As those who surf with me realize, I am pretty cautious in the water. Even when not, hitting the usually softly padded North County reefs is a trampoline compared to some other spots. Decades ago I was surfing one of those spots with a reef covered in finger coral, with spikes poking out the water at low tide.
A friend and I were alone in a clear blue, warm water island paradise, trading double overhead waves in the sunset. While there, we managed to tuck into a few hollow sections. It seemed, however, the best part of the wave was breaking about 20 yards outside of us.
Paddling back a few feet at a time, we began to discover that this place had amazing power, throwing top to bottom. We moved back farther into the pit, taking off late and barely squeaking past some hissing sections. Adrenaline was overcoming good sense, when a set wave loomed outside.

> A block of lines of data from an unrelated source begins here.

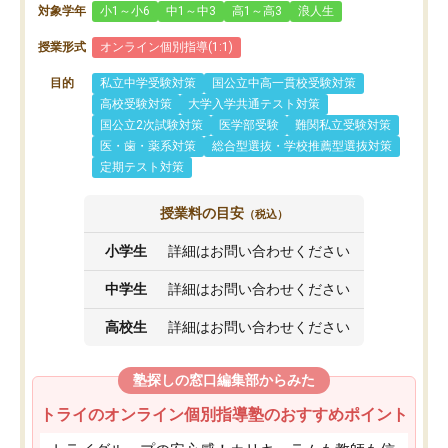
対象学年
小1～小6
中1～中3
高1～高3
浪人生
授業形式
オンライン個別指導(1:1)
目的
私立中学受験対策
国公立中高一貫校受験対策
高校受験対策
大学入学共通テスト対策
国公立2次試験対策
医学部受験
難関私立受験対策
医・歯・薬系対策
総合型選抜・学校推薦型選抜対策
定期テスト対策
授業料の目安
（税込）
小学生
詳細はお問い合わせください
中学生
詳細はお問い合わせください
高校生
詳細はお問い合わせください
塾探しの窓口編集部からみた
トライのオンライン個別指導塾のおすすめポイント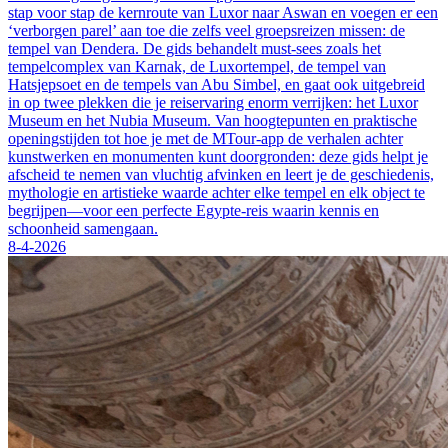
stap voor stap de kernroute van Luxor naar Aswan en voegen er een
‘verborgen parel’ aan toe die zelfs veel groepsreizen missen: de
tempel van Dendera. De gids behandelt must-sees zoals het
tempelcomplex van Karnak, de Luxortempel, de tempel van
Hatsjepsoet en de tempels van Abu Simbel, en gaat ook uitgebreid
in op twee plekken die je reiservaring enorm verrijken: het Luxor
Museum en het Nubia Museum. Van hoogtepunten en praktische
openingstijden tot hoe je met de MTour-app de verhalen achter
kunstwerken en monumenten kunt doorgronden: deze gids helpt je
afscheid te nemen van vluchtig afvinken en leert je de geschiedenis,
mythologie en artistieke waarde achter elke tempel en elk object te
begrijpen—voor een perfecte Egypte-reis waarin kennis en
schoonheid samengaan.
8-4-2026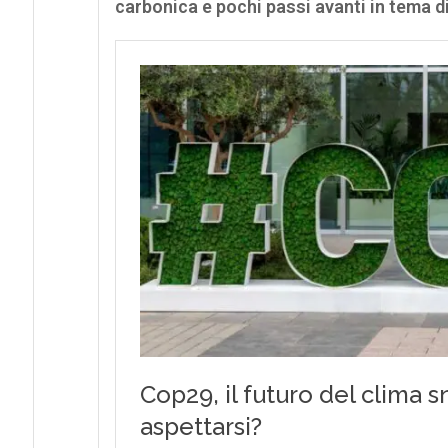
carbonica e pochi passi avanti in tema di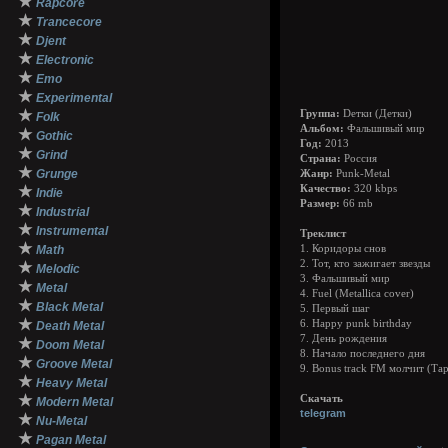
★
Rapcore
★
Trancecore
★
Djent
★
Electronic
★
Emo
★
Experimental
★
Группа:
Dетки (Детки)
Folk
Альбом:
Фальшивый мир
★
Gothic
Год:
2013
★
Grind
Страна:
Россия
★
Grunge
Жанр:
Punk-Metal
★
Качество:
320 kbps
Indie
Размер:
66 mb
★
Industrial
★
Instrumental
Треклист
★
Math
1. Коридоры снов
2. Тот, кто зажигает звезды
★
Melodic
3. Фальшивый мир
★
Metal
4. Fuel (Metallica cover)
★
Black Metal
5. Первый шаг
★
6. Happy punk birthday
Death Metal
7. День рождения
★
Doom Metal
8. Начало последнего дня
★
Groove Metal
9. Bonus track FM молчит (Тар
★
Heavy Metal
★
Скачать
Modern Metal
telegram
★
Nu-Metal
★
Pagan Metal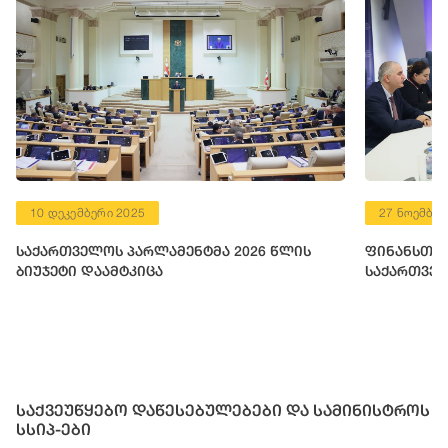
10 დეკემბერი 2025
27 ნოემბერ
საქართველოს პარლამენტმა 2026 წლის
ფინანსთა 
ბიუჯეტი დაამტკიცა
საქართველ
საქვეუწყებო დაწესებულებები და სამინისტროს
სსიპ-ები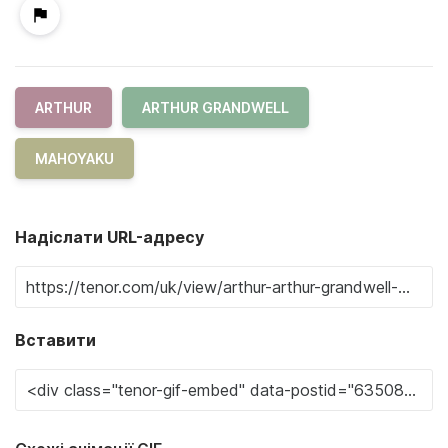
ARTHUR
ARTHUR GRANDWELL
MAHOYAKU
Надіслати URL-адресу
Вставити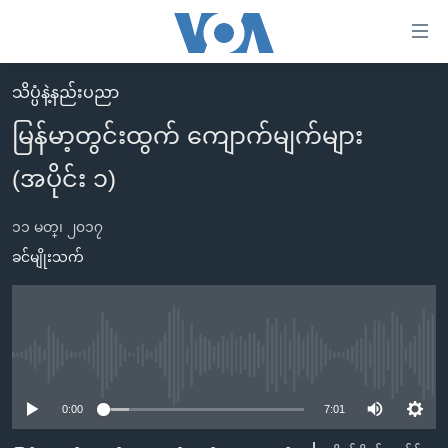
သုံး
ရ
လွယ်ကူ
သိပ္ပံနဲ့နည်းပညာ
မူလစာမျက်နှာ
စေ
မြန်မာ့တွင်းထွက် ကျောက်မျက်များ
မြန်မာ
သည့်
(အပိုင်း ၁)
ကမ္ဘာ့သတင်းများ
Link
ဗွီဒီယို
နိုင်ငံတကာ
များ
၁၁ မတ္၊ ၂၀၁၇
သတင်းလွတ်လပ်ခွင့်
အမေရိကန်
ခင်မျိုးသက်
ပင်မ
ရပ်ဝန်းတခု လမ်းတခု အလွန်
တရုတ်
အကြောင်းအရာ
သို့
အင်္ဂလိပ်စာလေ့လာမယ်
အစ္စရေး-ပါလက်စတိုင်း
ကျော်
အပတ်စဉ်ကဏ္ဍများ
အမေရိကန်သုံးအီဒီယံ
No media source currently available
ကြည့်
ရေဒီယိုနှင့်ရုပ်သံ အချက်အလက်များ
မကြေးမုံရဲ့ အင်္ဂလိပ်စာ
ရေဒီယို
ရန်
0:00
7:01
ပင်မ
ရေဒီယို/တီဗွီအစီအစဉ်
ရုပ်ရှင်ထဲက အင်္ဂလိပ်စာ
တီဗွီ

I recall that encounter like a pleasant dream — without a care in the world, the wave rising just beyond me. The takeoff was steep and I was in late, down, over the ledge, on tiptoes, falling out of the sky, ready to reconnect with the bottom. Then, looking down, I noticed the bone white fingers of the coral, a few feet beneath me. The bottom fell out of the wave and I too fell, in slow motion, seeing every ripple on that wave’s face, looking for a soft place to land. There was none.

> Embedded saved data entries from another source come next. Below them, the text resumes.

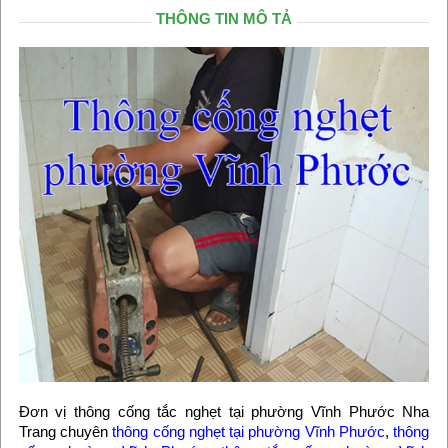
THÔNG TIN MÔ TẢ
Đơn vị thông cống tắc nghẹt tại phường Vĩnh Phước Nha
Trang chuyên
thông cống nghẹt tại phường Vĩnh Phước
,
thông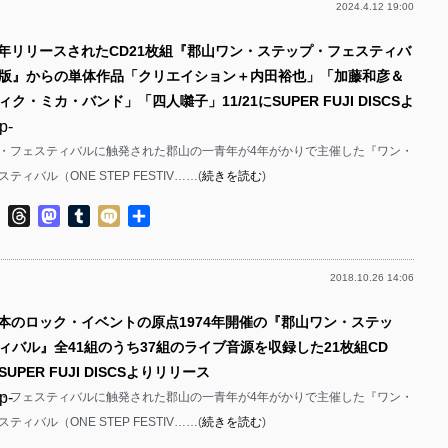
2024.4.12 19:00
p-
昨年リリースされたCD21枚組『郡山ワン・ステップ・フェスティバ
p-
版』からの単体作品「クリエイション＋内田裕也」「加藤和彦＆
p-
ク・ミカ・バンド」「四人囃子」11/21にSUPER FUJI DISCSよ
p-
・フェスティバルに触発された郡山の一青年が4年がかりで主催した『ワン・
p-
ィバル（ONE STEP FESTIV……(
続きを読む
)
p-
ok
ter
Line
Threads
Mastodon
Tumblr
Mixi
共
有
p-
p-
2018.10.26 14:06
p-
日本のロック・イベントの原点1974年開催の『郡山ワン・ステッ
ィバル』全41組のうち37組のライブ音源を収録した21枚組CD
p-
にSUPER FUJI DISCSよりリリース
p-
p-
・フェスティバルに触発された郡山の一青年が4年がかりで主催した『ワン・
ィバル（ONE STEP FESTIV……(
続きを読む
)
p-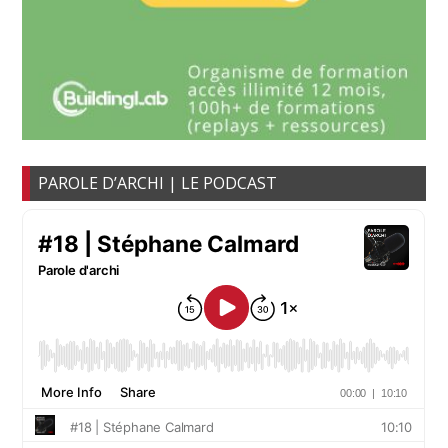
PAROLE D’ARCHI | LE PODCAST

I think I closed my eyes at that moment, and recall hitting the water, not hard and with good penetration. The impact was fierce but brief, and I came up quickly, standing on a coral head, with only minor cuts on my feet and hands. The coral broke beneath me as I jumped from it, into a path of deeper water. Cords were a few years from being invented, so my board and I were far apart. After picking up a few more minor cuts, I found my board, floating quietly in a lagoon that I had been warned to avoid because of the numerous lionfish and other deadly creatures living there. I swam carelessly to my board, then noticed several small puncture wounds from the coral and a few spikes sticking out from the glass. That could have been me, I thought, worry nearly ruining that precious moment before the pretty sirens of perfect surf again tempted me to paddle back out.